I have a several friends who’ve suffered with operations and injuries recently – and all of them (big hugs) have been driven slightly nuts (and suffered with feeling down) because they can’t exercise. 

When I spoke to one in particular about this we laughed about how different things are these days. A couple of years ago I remained completely perplexed by her continual quest to tone up a bit more or run a little faster all the time. 

She was already fit – so what was the point? It all seemed like a complete waste of time. Why didn’t she watch a Sopranos box set, like me?

Now I totally get it. 

Furthermore I’m now the same. I need the movement and I feel that if I stop for too long then somehow I’m failing at life. My mood dips almost immediately and I feel sluggish after only a day or two. 

Today though I’m just taking my time as my feet heal up and my little friend gets repaired. It’s kind of nice just to walk without an objective or to grind away at steps and miles. 

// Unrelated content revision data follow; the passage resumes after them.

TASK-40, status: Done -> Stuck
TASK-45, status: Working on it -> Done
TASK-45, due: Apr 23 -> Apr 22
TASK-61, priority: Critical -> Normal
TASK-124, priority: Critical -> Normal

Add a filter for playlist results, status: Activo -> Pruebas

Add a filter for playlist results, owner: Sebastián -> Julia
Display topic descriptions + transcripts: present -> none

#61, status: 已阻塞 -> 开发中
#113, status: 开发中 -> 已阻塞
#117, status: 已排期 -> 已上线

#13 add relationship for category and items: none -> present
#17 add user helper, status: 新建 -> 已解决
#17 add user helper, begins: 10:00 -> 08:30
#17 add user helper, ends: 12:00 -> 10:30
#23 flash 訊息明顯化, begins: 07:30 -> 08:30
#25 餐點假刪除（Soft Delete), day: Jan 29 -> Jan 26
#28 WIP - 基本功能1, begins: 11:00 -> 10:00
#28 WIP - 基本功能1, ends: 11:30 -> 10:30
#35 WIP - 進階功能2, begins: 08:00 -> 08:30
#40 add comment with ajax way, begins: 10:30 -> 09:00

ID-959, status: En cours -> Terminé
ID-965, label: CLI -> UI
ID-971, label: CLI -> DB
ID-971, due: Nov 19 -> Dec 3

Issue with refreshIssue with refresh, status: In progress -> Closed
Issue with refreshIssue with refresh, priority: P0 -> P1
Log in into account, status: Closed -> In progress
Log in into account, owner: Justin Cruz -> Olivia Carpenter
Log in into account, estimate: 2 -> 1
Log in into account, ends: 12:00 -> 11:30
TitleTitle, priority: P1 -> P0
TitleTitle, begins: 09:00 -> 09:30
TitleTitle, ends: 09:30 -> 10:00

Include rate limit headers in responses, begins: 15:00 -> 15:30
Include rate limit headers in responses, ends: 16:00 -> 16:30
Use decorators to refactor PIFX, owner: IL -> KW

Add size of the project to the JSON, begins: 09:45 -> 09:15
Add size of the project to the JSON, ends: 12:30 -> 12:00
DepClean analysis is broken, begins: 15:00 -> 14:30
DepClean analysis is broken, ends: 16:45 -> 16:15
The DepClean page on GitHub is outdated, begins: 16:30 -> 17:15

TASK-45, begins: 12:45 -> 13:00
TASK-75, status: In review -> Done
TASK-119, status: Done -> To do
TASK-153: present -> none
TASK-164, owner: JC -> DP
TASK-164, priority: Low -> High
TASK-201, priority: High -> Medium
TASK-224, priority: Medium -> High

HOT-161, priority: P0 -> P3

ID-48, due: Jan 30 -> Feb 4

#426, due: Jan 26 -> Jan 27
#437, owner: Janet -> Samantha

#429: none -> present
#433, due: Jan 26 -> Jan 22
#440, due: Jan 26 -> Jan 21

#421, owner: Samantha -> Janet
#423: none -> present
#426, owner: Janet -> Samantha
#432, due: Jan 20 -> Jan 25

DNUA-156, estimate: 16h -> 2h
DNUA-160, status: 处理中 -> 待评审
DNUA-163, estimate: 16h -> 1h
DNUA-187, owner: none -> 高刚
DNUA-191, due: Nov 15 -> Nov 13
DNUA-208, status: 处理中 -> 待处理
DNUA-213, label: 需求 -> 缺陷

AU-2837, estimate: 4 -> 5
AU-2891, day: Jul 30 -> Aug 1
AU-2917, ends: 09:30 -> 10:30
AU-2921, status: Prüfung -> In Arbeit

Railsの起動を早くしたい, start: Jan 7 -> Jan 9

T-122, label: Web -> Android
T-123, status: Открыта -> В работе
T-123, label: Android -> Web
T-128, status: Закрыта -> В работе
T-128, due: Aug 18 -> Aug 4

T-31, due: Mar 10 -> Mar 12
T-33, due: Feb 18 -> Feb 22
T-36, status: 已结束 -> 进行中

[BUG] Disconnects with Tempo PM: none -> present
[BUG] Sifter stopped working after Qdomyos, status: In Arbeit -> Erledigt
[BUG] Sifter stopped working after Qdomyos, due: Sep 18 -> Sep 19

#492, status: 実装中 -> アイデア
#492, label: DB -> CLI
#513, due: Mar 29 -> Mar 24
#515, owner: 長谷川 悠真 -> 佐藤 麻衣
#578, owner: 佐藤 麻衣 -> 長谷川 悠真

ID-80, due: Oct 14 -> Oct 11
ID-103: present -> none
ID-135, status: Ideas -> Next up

There will be plenty of time for that in the future. Today internet I’m just going to enjoy the scenery. 


7 thoughts on “Bare wrist

  1. I’m EXACTLY the same, I can’t stand having gaps in my Fitbit stats. For that reason I have a spare charger cable in my car just in case I run out of batteries at work, and even though I only have to charge every three days that also really annoys me. I try to charge while I’m sleeping, and I add my sleep log in when I wake up, but even though I rarely look at my restlessness/awake stats these days it always annoys me when I don’t have them! I’m looking to upgrade my Fitbit in October and the newer models tell you when you’re in REM sleep and everything, so it’s only going to get worse… I’d much rather have an Apple watch but sadly we aren’t allowed to wear them at work. Bad times!